**INPUT FOR THIS TASK:**
BEGIN

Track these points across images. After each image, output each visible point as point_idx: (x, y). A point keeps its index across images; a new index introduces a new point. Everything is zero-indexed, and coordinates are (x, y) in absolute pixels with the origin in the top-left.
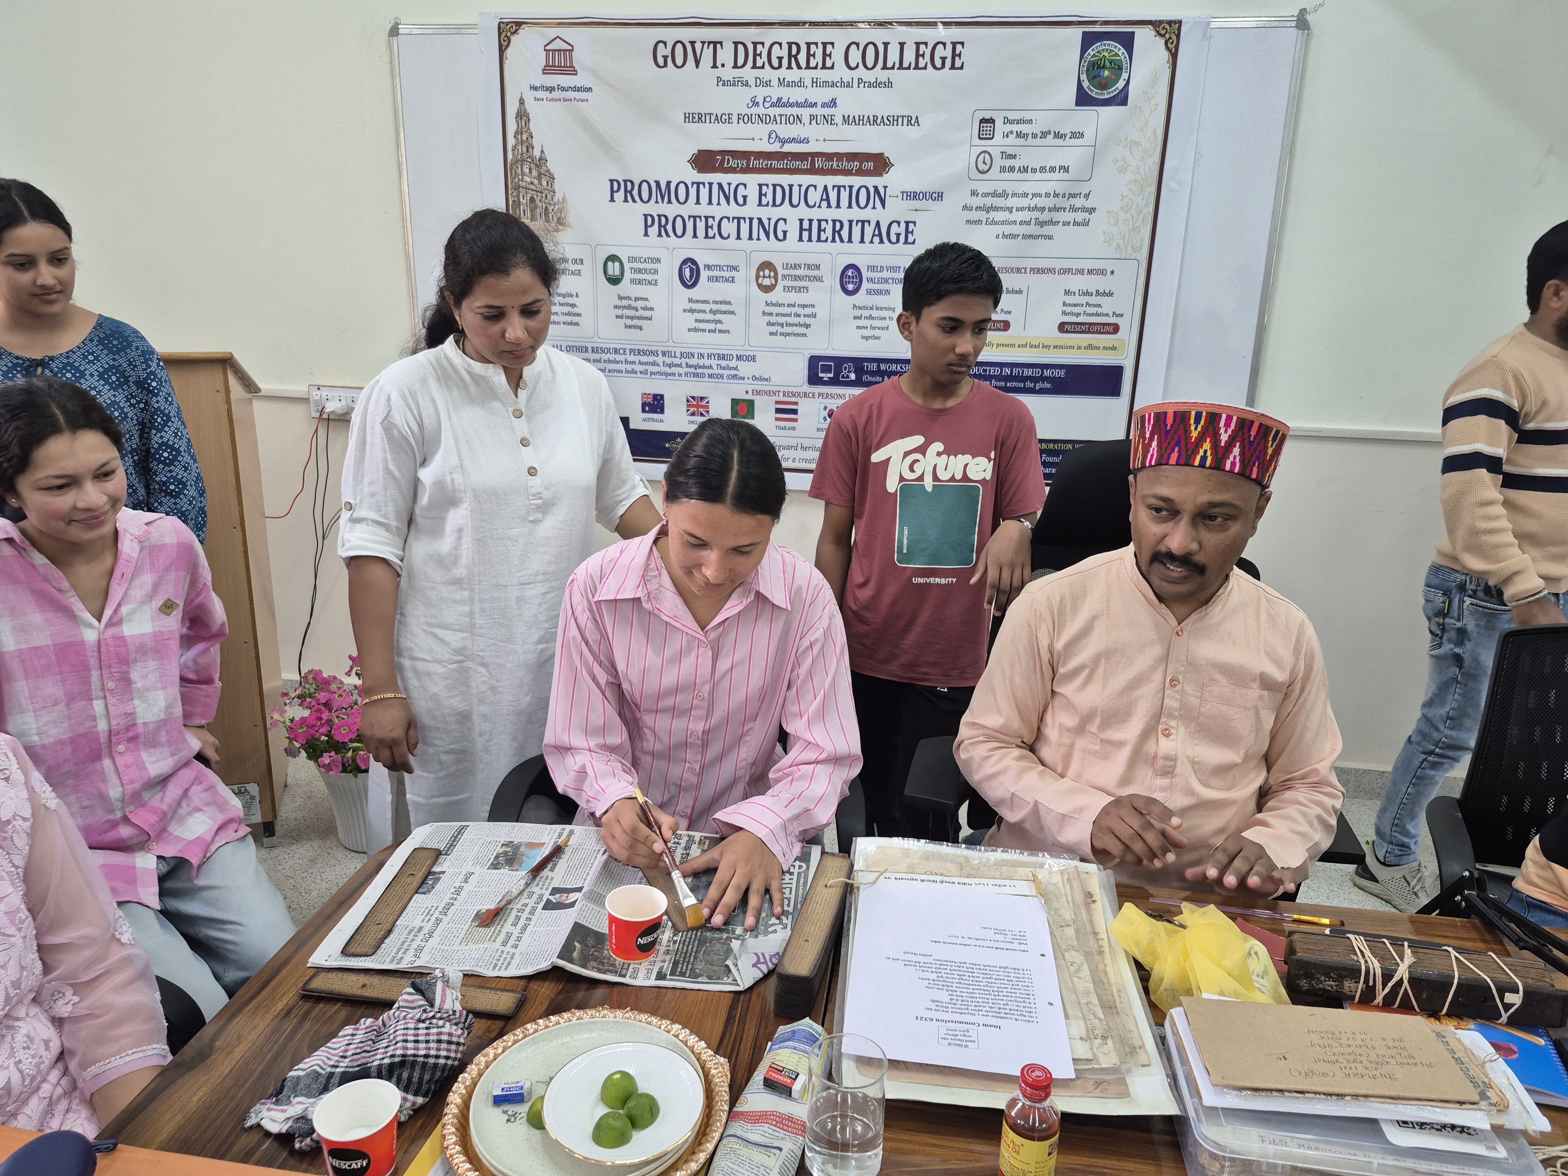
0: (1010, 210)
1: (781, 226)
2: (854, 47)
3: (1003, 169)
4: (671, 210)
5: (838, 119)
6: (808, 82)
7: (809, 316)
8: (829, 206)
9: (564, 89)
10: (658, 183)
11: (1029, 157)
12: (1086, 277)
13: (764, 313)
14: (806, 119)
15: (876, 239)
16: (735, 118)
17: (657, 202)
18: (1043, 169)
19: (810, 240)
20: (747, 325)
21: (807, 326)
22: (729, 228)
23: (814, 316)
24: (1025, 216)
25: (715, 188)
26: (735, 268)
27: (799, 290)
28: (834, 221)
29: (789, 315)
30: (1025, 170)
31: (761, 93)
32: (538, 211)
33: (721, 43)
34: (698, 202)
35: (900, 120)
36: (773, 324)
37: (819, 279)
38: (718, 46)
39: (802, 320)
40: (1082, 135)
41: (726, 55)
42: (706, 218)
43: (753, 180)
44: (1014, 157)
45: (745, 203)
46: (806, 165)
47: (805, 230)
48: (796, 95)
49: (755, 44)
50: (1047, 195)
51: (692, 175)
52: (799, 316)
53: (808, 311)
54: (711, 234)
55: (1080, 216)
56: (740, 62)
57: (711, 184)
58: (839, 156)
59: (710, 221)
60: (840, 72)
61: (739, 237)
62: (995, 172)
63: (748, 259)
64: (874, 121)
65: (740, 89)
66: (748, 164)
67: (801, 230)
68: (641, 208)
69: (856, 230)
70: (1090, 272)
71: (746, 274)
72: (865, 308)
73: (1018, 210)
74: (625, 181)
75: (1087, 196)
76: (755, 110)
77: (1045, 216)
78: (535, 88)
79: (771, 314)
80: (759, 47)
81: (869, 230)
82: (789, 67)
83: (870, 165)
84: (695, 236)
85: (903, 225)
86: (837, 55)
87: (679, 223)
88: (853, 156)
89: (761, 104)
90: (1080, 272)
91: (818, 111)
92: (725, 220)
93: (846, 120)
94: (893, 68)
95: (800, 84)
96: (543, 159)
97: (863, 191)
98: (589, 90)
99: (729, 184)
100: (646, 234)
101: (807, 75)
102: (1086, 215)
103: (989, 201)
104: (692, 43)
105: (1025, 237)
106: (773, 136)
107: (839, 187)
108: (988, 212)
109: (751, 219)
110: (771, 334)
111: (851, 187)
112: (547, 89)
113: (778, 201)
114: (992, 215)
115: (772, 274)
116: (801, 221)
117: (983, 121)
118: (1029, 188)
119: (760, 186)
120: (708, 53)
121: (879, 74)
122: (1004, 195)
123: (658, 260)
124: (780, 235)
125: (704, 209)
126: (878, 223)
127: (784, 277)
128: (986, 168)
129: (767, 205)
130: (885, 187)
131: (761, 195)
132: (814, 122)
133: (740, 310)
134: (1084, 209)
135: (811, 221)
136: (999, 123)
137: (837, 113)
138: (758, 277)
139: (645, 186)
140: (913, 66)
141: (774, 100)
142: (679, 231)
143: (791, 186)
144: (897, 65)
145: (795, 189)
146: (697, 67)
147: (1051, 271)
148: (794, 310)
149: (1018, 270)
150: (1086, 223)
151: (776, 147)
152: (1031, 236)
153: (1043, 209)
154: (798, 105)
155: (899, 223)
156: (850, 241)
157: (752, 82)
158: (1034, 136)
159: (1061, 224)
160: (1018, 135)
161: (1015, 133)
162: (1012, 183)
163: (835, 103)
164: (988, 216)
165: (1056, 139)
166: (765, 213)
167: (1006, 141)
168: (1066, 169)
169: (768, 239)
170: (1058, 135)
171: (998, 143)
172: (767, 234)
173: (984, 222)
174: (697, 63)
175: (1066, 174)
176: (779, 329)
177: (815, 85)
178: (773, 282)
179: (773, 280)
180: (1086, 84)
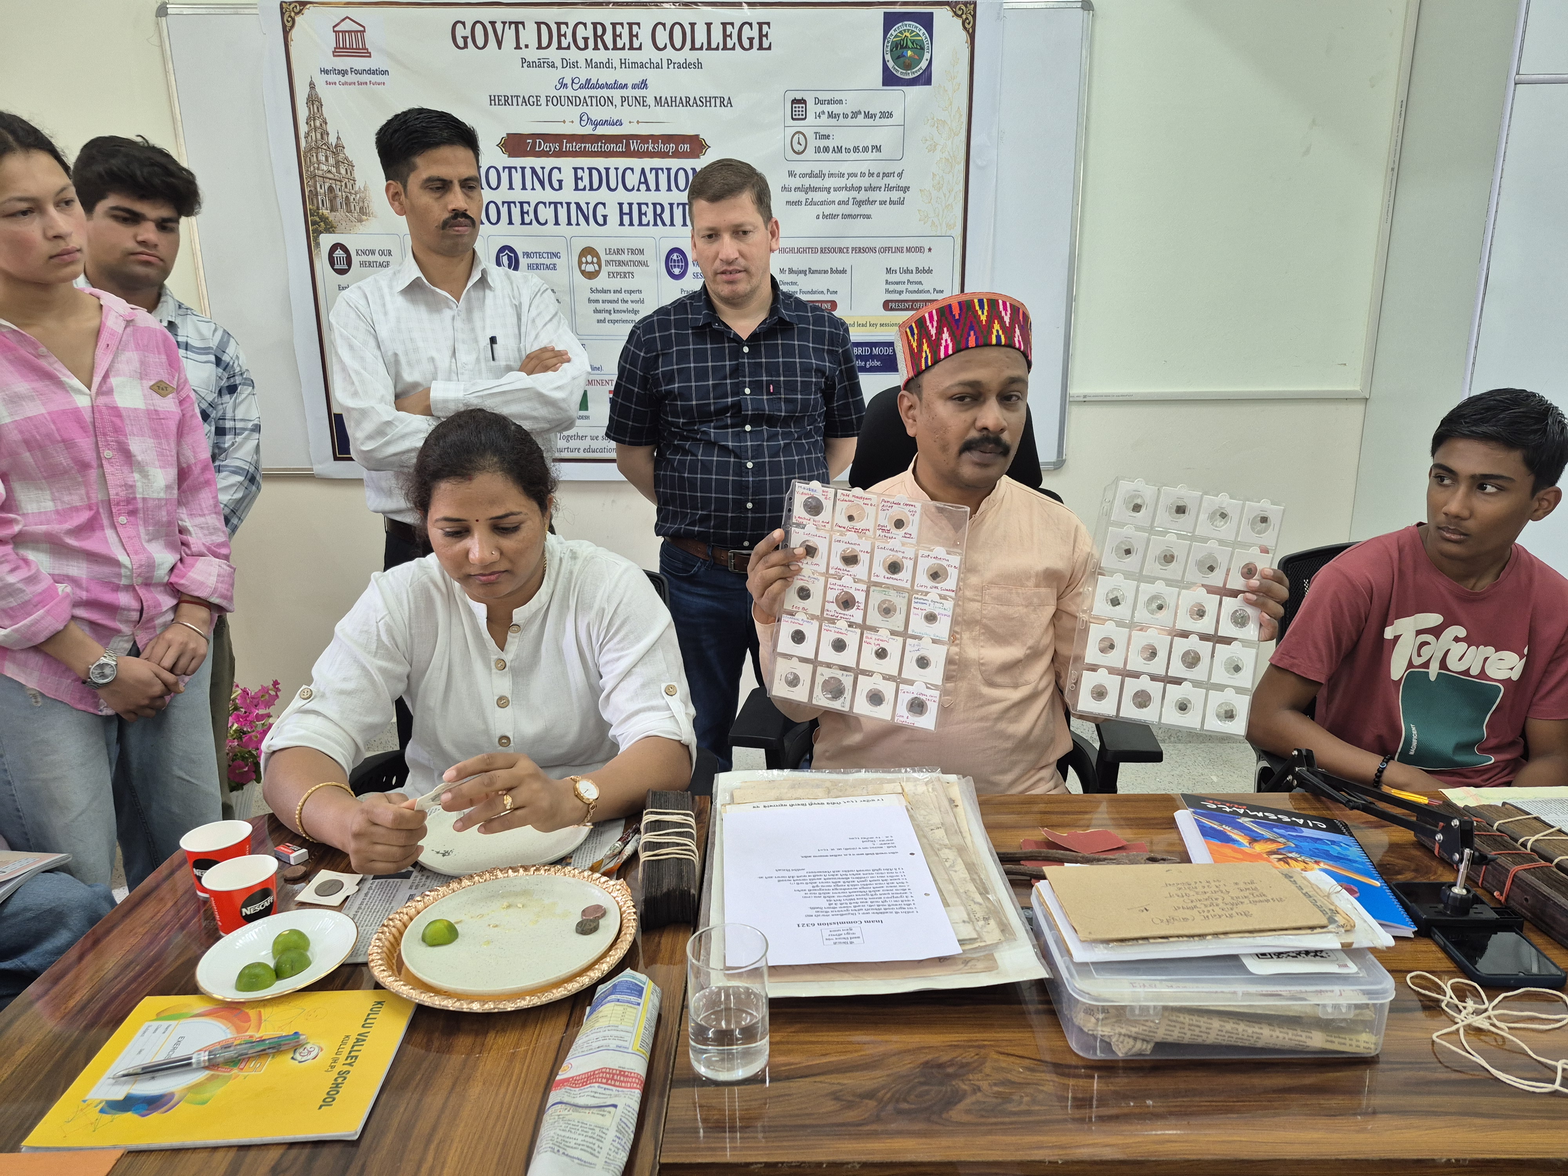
0: (828, 190)
1: (600, 210)
2: (660, 27)
3: (818, 150)
5: (650, 101)
6: (617, 63)
7: (637, 302)
8: (648, 189)
9: (357, 72)
11: (842, 137)
12: (906, 255)
13: (590, 301)
14: (617, 101)
16: (543, 101)
18: (856, 149)
19: (631, 224)
20: (573, 313)
21: (635, 313)
22: (546, 213)
23: (642, 302)
24: (843, 195)
25: (528, 172)
26: (556, 255)
27: (625, 275)
28: (654, 205)
29: (616, 302)
30: (839, 150)
31: (568, 74)
32: (338, 201)
33: (523, 23)
34: (511, 188)
35: (713, 101)
36: (600, 312)
37: (644, 264)
38: (520, 27)
39: (630, 306)
40: (891, 115)
41: (529, 35)
42: (521, 203)
43: (567, 164)
44: (827, 137)
45: (561, 188)
46: (621, 148)
47: (625, 213)
48: (605, 76)
49: (558, 24)
50: (863, 175)
51: (503, 160)
52: (627, 302)
53: (635, 296)
54: (527, 220)
55: (895, 195)
56: (545, 43)
57: (523, 169)
58: (654, 138)
59: (526, 206)
60: (648, 53)
61: (557, 223)
62: (810, 153)
63: (569, 247)
64: (687, 102)
65: (546, 70)
67: (622, 214)
69: (678, 213)
70: (909, 250)
71: (567, 263)
73: (835, 190)
75: (900, 175)
76: (563, 92)
77: (862, 196)
78: (326, 72)
79: (597, 301)
80: (563, 27)
82: (596, 48)
83: (687, 147)
84: (511, 223)
86: (644, 36)
87: (493, 209)
88: (668, 139)
89: (569, 85)
90: (900, 250)
91: (629, 92)
92: (541, 206)
93: (658, 101)
94: (701, 48)
95: (608, 65)
96: (339, 147)
97: (681, 173)
98: (385, 72)
99: (543, 168)
101: (616, 56)
102: (901, 194)
103: (807, 182)
104: (492, 23)
105: (845, 216)
106: (585, 118)
107: (657, 170)
108: (807, 193)
109: (568, 204)
110: (599, 321)
111: (669, 170)
112: (339, 72)
113: (595, 186)
114: (811, 195)
115: (595, 260)
116: (621, 205)
117: (795, 101)
118: (845, 168)
119: (575, 169)
120: (510, 33)
121: (687, 54)
122: (821, 175)
124: (600, 220)
125: (518, 195)
127: (608, 263)
128: (801, 148)
129: (584, 189)
131: (577, 179)
132: (625, 104)
134: (899, 188)
135: (630, 205)
136: (810, 103)
137: (649, 94)
138: (580, 263)
140: (721, 46)
141: (583, 81)
142: (494, 219)
143: (607, 169)
144: (705, 46)
145: (612, 173)
146: (500, 48)
147: (872, 250)
148: (620, 296)
149: (841, 250)
150: (901, 202)
151: (588, 130)
152: (850, 216)
153: (859, 189)
154: (607, 86)
156: (672, 224)
157: (558, 63)
158: (846, 116)
159: (878, 203)
160: (831, 115)
161: (827, 113)
162: (828, 163)
163: (646, 85)
164: (807, 196)
165: (867, 120)
166: (583, 197)
167: (819, 122)
168: (878, 149)
169: (588, 224)
170: (868, 115)
171: (811, 124)
172: (587, 219)
173: (804, 203)
174: (500, 44)
175: (878, 153)
176: (607, 316)
177: (623, 66)
178: (597, 268)
179: (596, 266)
180: (891, 64)
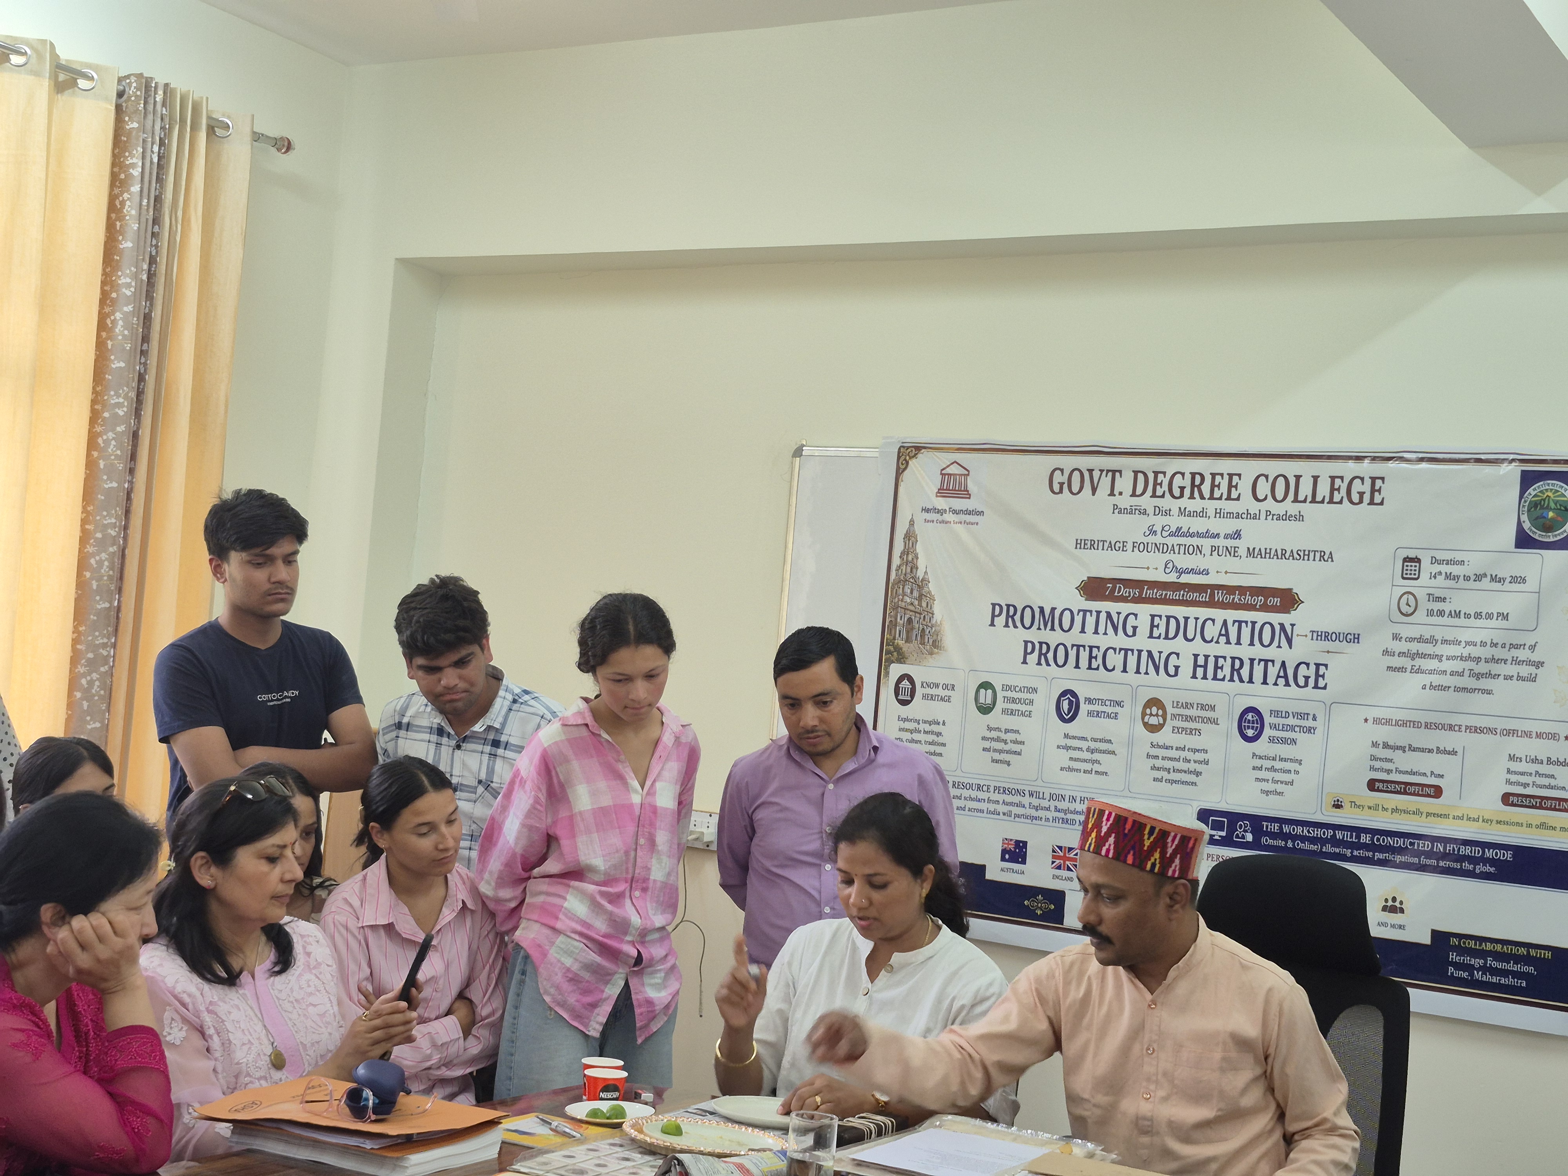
0: (1440, 658)
1: (1173, 660)
2: (1262, 479)
3: (1430, 613)
4: (1054, 637)
5: (1242, 551)
6: (1211, 512)
7: (1200, 762)
8: (1228, 642)
9: (955, 512)
10: (1042, 609)
11: (1463, 601)
12: (1535, 741)
13: (1148, 756)
14: (1206, 550)
15: (1281, 681)
16: (1129, 546)
17: (1039, 629)
18: (1478, 615)
19: (1205, 677)
20: (1129, 767)
21: (1198, 774)
22: (1115, 660)
23: (1207, 763)
24: (1458, 666)
25: (1103, 616)
26: (1119, 704)
27: (1191, 732)
28: (1233, 659)
29: (1178, 760)
30: (1458, 615)
31: (1159, 522)
32: (915, 632)
33: (1120, 472)
34: (1083, 631)
35: (1312, 555)
36: (1158, 769)
37: (1215, 722)
38: (1117, 474)
39: (1192, 766)
40: (1523, 580)
41: (1124, 483)
42: (1091, 648)
43: (1145, 611)
44: (1444, 600)
45: (1134, 634)
46: (1205, 598)
47: (1199, 665)
48: (1198, 524)
49: (1156, 474)
50: (1483, 644)
51: (1079, 602)
52: (1189, 761)
53: (1200, 756)
54: (1094, 665)
55: (1525, 670)
56: (1139, 491)
57: (1098, 613)
58: (1242, 590)
59: (1095, 651)
60: (1247, 503)
61: (1125, 670)
62: (1420, 616)
63: (1134, 697)
64: (1283, 555)
65: (1136, 517)
66: (1141, 593)
67: (1196, 666)
68: (1022, 634)
69: (1259, 670)
70: (1539, 736)
71: (1131, 712)
72: (1267, 758)
73: (1448, 659)
74: (1008, 606)
75: (1533, 648)
76: (1152, 539)
77: (1482, 668)
78: (928, 511)
79: (1156, 757)
80: (1160, 477)
81: (1273, 671)
82: (1192, 497)
83: (1277, 601)
84: (1077, 666)
85: (1313, 668)
86: (1244, 487)
87: (1061, 651)
88: (1256, 591)
89: (1159, 533)
90: (1527, 734)
91: (1221, 542)
92: (1111, 651)
93: (1251, 553)
94: (1305, 501)
95: (1202, 514)
96: (926, 581)
97: (1267, 628)
98: (981, 513)
99: (1119, 613)
100: (1025, 662)
101: (1211, 506)
102: (1532, 670)
103: (1414, 647)
104: (1090, 471)
105: (1457, 689)
106: (1170, 565)
107: (1240, 622)
108: (1413, 659)
109: (1140, 652)
110: (1158, 780)
111: (1254, 623)
112: (939, 511)
113: (1171, 634)
114: (1418, 662)
115: (1160, 712)
116: (1196, 656)
117: (1407, 560)
118: (1465, 635)
119: (1153, 617)
120: (1106, 481)
121: (1289, 506)
122: (1432, 641)
123: (1035, 690)
124: (1172, 671)
125: (1089, 639)
126: (1283, 664)
127: (1174, 716)
128: (1411, 610)
129: (1159, 637)
130: (1293, 625)
131: (1152, 626)
132: (1215, 553)
133: (1121, 751)
134: (1529, 663)
135: (1207, 657)
136: (1426, 563)
137: (1242, 545)
138: (1144, 714)
139: (1028, 612)
140: (1327, 499)
141: (1173, 529)
142: (1061, 661)
143: (1186, 619)
144: (1309, 499)
145: (1191, 623)
146: (1094, 494)
147: (1491, 731)
148: (1185, 755)
149: (1451, 728)
150: (1533, 679)
151: (1172, 578)
152: (1464, 689)
153: (1478, 660)
154: (1199, 535)
155: (1308, 665)
156: (1251, 681)
157: (1150, 511)
158: (1467, 578)
159: (1502, 677)
160: (1448, 576)
161: (1444, 574)
162: (1440, 628)
163: (1239, 535)
164: (1413, 663)
165: (1493, 584)
166: (1155, 646)
167: (1433, 582)
168: (1505, 617)
169: (1158, 674)
170: (1494, 579)
171: (1423, 585)
172: (1157, 669)
173: (1409, 670)
174: (1094, 490)
175: (1505, 622)
176: (1165, 774)
177: (1218, 515)
178: (1161, 722)
179: (1161, 719)
180: (1527, 525)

END

**TASK STATEMENT:** Among the entries above, copy exactly only the lines starting with the one containing "144: (897, 65)" and going through the one containing "179: (773, 280)", both ends included.

**YOUR RESPONSE:**
144: (897, 65)
145: (795, 189)
146: (697, 67)
147: (1051, 271)
148: (794, 310)
149: (1018, 270)
150: (1086, 223)
151: (776, 147)
152: (1031, 236)
153: (1043, 209)
154: (798, 105)
155: (899, 223)
156: (850, 241)
157: (752, 82)
158: (1034, 136)
159: (1061, 224)
160: (1018, 135)
161: (1015, 133)
162: (1012, 183)
163: (835, 103)
164: (988, 216)
165: (1056, 139)
166: (765, 213)
167: (1006, 141)
168: (1066, 169)
169: (768, 239)
170: (1058, 135)
171: (998, 143)
172: (767, 234)
173: (984, 222)
174: (697, 63)
175: (1066, 174)
176: (779, 329)
177: (815, 85)
178: (773, 282)
179: (773, 280)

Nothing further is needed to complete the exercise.